Herniation of pelvic organs (bladder, uterus, rectum, vaginal apex) into or out of the vagina due to weakened pelvic floor muscles and connective tissue.

Epidemiology


Etiology

  • Etiology: insufficiency of the pelvic floor muscles and the ligamentous supportive structure of the uterus and vagina
  • Risk factors:
    • Multiple vaginal deliveries and/or traumatic births (greatest risk factor)
    • Low estrogen levels (e.g., during menopause)
    • Increased intraabdominal pressure (due to, e.g., obesity, cough related to chronic lung disease and/or smoking, ascites, pelvic tumors, constipation)

Pathophysiology

  • Specific sites
    • Vaginal wall prolapse
      • Anterior vaginal wall prolapse: herniated anterior vaginal wall, which is often associated with a cystocele (descent of the bladder) or urethrocele (descent of the urethra); can be due to weakness of the pubocervical fascia; Most common type.
      • Posterior vaginal wall prolapse: herniated posterior vaginal wall, which is associated with a rectocele (descent of the rectum) or enterocele (herniated section of the intestines); can be due to weakness of the rectovaginal fascia
    • Uterine prolapse: descent of the uterus
    • Vaginal vault prolapse: descent of the apex of the vagina
    • Apical compartment prolapse: herniated uterus, cervix, or vaginal vault
    • Uterine procidentia: protrusion of all vaginal walls or cervix beyond the vaginal introitus

Clinical features

  • Feeling of pressure on or discomfort around the perineum (“sensation of vaginal fullness”)
  • Lower back and pelvic pain (may become worse with prolonged standing or walking)
  • Rectal fullness, constipation, incomplete rectal emptying
  • Prolapse of the anterior (most common) or the posterior vaginal wall
  • Weakened pelvic floor muscle and anal sphincter tone

Diagnostics


Treatment

  • Treatment is guided by symptom severity and patient preference. Asymptomatic prolapse often requires no intervention.
  • Conservative Management (First-line for mild/moderate symptoms):
    • Pelvic floor muscle training (PFMT) / Kegel exercises: Strengthens the levator ani muscles.
    • Vaginal pessary: A removable silicone device inserted into the vagina to provide structural support.

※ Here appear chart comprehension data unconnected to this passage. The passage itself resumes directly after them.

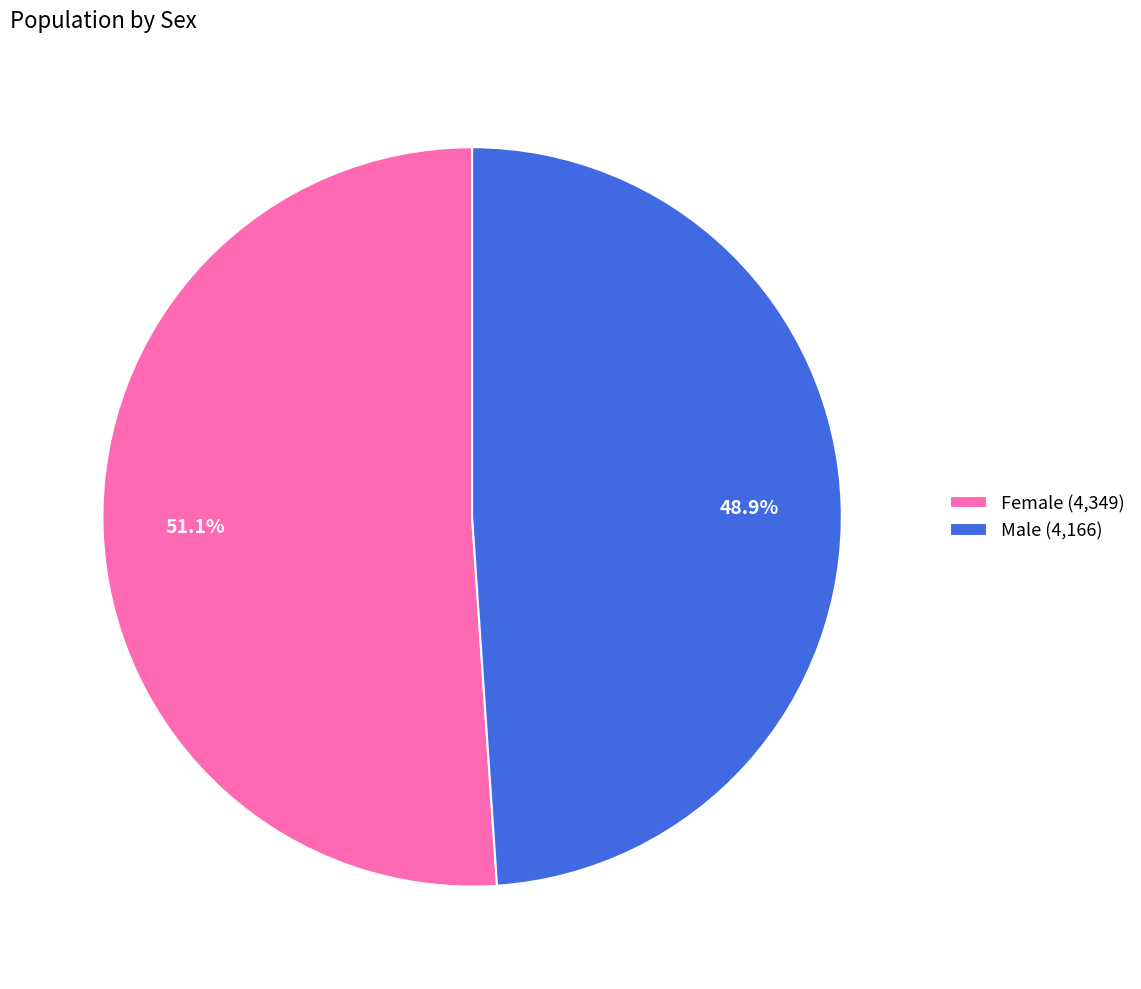

Which slice is the smallest?

Male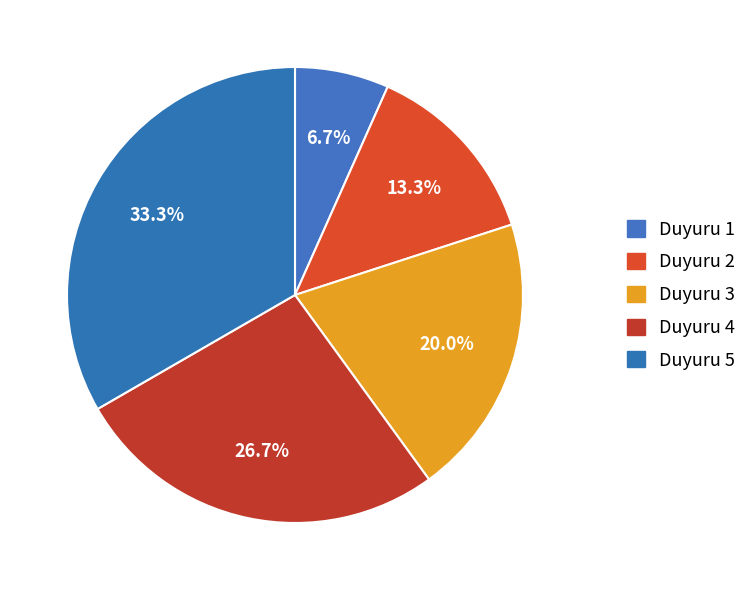

Is there a majority slice in this chart?

No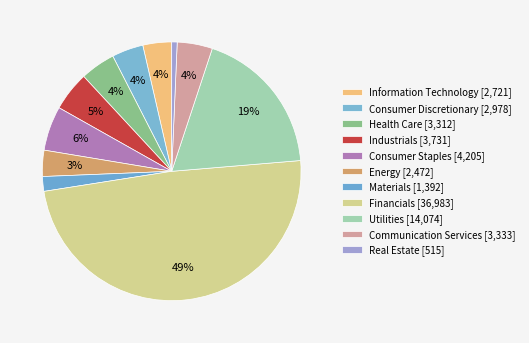

How many segments does this pie chart have?

11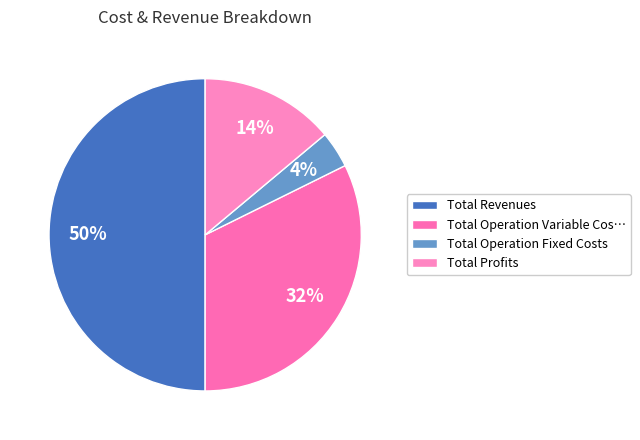

What is the largest slice in the pie chart?

Total Revenues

Requires periodic cleaning.
    • Vaginal estrogen: Topical creams/rings can improve tissue atrophy, especially in postmenopausal women.
    • Lifestyle modification: Weight loss, treatment of chronic cough/constipation.
  • Surgical Management (For severe, symptomatic prolapse or failure of conservative Tx):
    • Reconstructive procedures: Apical suspension (e.g., sacrocolpopexy, uterosacral ligament suspension) or anterior/posterior colporrhaphy (repair of specific vaginal walls).
    • Obliterative procedures (Colpocleisis): Vagina is surgically closed. Reserved for elderly, non-sexually active patients with significant comorbidities.
    • Hysterectomy may be performed concurrently with prolapse repair.